Entre as principais dificuldades encontradas está no ato da 
matricula. Segundo o diretor da escola prisional E.F.M Aloísio Léo 
Arlindo Lorscheider, os coordenadores ajudam no processo de cadastro, 
mas muitas vezes a situação não tem resultado positivo devido a 
logística e autorização judicial.
“Nós muitas vezes vamos juntos com a família à instituição de ensino 
fazer a matrícula, pegando documentação, etc. Mas muitas vezes temos 
dificuldades, até porque não conseguimos reunir tudo em tempo necessário
 ou o próprio detento não é permitido sair da unidade”, afirma Raimundo 
Nonato.
Detento – que não teve o nome revelado – foi aprovado no curso de Matemática da UFC (FOTO: Matheus Ribeiro / Tribuna do Ceará)
Preparação
Em um período diferente do exame tradicional (geralmente um mês 
depois), os detentos são submetidos ao Enem PPL – Exame Nacional do 
Ensino Médio para Pessoas Privadas de Liberdade. Dentro das unidades 
prisionais, os encarcerados têm aulas quatro vezes por semana durante 
duas horas por dia.
Além de matérias básicas, as aulas também apresentam foco voltado 
para o vestibular, como explica o diretor Raimundo Nonato. “O trabalho 
tem um comprometimento voltado para dar oportunidade ao detento de 
ressocialização. A intenção é possibilitar que ele entre na faculdade ou
 tente adquirir o certificado do ensino médio”, destaca.

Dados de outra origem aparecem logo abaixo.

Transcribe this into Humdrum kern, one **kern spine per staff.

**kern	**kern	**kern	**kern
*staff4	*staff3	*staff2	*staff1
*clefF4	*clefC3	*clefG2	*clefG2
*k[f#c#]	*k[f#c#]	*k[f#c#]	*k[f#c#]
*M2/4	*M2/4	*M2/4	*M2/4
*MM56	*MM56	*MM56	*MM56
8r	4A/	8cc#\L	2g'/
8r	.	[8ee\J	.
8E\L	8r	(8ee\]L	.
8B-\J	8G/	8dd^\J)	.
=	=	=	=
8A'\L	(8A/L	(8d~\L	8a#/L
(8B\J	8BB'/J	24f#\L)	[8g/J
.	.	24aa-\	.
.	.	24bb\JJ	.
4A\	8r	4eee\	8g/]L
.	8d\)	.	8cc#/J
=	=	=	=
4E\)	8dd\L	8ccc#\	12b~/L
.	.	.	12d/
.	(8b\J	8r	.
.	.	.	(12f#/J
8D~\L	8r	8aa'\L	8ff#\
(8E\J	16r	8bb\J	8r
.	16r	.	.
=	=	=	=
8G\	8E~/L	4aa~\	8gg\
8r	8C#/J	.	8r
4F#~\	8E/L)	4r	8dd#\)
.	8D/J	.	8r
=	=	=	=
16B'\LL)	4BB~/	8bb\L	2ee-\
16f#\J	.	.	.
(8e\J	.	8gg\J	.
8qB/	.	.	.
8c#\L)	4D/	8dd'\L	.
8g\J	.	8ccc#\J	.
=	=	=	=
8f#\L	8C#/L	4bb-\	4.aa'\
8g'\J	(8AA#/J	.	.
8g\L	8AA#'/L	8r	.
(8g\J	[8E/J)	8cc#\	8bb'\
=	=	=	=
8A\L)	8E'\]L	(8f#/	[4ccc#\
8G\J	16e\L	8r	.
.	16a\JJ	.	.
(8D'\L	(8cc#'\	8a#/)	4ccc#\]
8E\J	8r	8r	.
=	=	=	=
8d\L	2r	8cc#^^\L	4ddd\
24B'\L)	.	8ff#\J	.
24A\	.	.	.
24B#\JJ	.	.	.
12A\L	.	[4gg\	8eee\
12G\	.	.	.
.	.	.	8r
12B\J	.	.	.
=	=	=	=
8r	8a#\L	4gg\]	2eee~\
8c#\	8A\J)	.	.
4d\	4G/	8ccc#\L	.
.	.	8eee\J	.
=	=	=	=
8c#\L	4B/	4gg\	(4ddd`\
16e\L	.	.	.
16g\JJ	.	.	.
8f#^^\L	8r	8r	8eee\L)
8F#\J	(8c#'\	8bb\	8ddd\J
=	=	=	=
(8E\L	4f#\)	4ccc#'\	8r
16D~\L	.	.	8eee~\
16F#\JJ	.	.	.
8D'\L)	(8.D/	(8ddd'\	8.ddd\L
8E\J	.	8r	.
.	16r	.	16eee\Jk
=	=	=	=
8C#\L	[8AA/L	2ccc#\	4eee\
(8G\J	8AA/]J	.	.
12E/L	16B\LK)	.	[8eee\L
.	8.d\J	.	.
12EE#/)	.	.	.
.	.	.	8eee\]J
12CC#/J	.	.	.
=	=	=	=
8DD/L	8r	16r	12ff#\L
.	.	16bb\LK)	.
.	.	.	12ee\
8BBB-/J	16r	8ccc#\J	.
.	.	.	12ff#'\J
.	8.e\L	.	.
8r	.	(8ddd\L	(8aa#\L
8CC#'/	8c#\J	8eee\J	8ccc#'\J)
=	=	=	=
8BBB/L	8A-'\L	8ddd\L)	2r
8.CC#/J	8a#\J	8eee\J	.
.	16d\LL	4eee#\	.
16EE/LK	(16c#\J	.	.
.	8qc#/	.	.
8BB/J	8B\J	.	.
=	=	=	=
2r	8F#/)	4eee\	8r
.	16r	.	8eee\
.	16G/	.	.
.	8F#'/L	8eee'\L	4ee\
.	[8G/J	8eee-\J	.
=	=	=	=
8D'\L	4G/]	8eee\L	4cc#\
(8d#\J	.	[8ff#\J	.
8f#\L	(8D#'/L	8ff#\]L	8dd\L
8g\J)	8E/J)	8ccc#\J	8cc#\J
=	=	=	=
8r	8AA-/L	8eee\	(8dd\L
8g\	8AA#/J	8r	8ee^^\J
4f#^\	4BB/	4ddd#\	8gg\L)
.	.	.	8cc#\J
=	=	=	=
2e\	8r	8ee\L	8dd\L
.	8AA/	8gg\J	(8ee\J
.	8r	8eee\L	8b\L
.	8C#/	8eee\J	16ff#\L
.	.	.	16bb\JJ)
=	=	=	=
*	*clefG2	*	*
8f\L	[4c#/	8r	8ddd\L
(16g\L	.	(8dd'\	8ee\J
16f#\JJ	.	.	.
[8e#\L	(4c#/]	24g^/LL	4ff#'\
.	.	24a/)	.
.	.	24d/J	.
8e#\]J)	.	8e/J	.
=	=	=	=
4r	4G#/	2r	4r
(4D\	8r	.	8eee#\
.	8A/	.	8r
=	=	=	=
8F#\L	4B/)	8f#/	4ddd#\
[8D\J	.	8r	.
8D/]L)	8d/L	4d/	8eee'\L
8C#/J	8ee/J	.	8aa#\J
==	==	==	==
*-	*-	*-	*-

Contudo, para conseguir êxito, é preciso dedicação fora do período 
comum de aula. Segundo o encarcerado, a leitura foi fundamental para 
obter o resultado positivo na prova. “Fora da escola eu me preparei 
lendo. Eu sou uma pessoa que leio muito a bíblia, e esse tipo de leitura
 ajuda muito no desenvolvimento da redação, pois a gente adquire a 
acentuação correta das palavras e a escrever corretamente, na 
concordância que é pra ser escrito”.
O encarcerado ainda conclui que o período de estudo fora da unidade 
lhe ajudou bastante. “Eu nunca parei de estudar, fui gerente de empresa,
 fiz cursos de especialização nessa área. Quando eu entrei aqui, tinha 
uns livros velhos de Enem e eu comecei a ler e ensinar as outras 
pessoas. Então quando surgiu a oportunidade do Enem, eu resolvi logo 
fazer, a princípio por teste de conhecimento. Mas tem gente que não tem 
essa oportunidade, então por isso eu sou a favor das cotas para 
presidiários”, disse.
Além da nova oportunidade de vida proporcionada, os detentos possuem 
incentivos para poder se dedicar aos estudos enquanto cumprem pena. De 
acordo com a Sejus, a cada 12 horas estudadas o preso recebe o direito 
de diminuir três dias do tempo de reclusão. Ao todo, nove unidades 
prisionais de ensino fornecem instrução básica aos detentos, sendo seis 
delas em Itaitinga, uma em Maracanaú e uma em Pacatuba.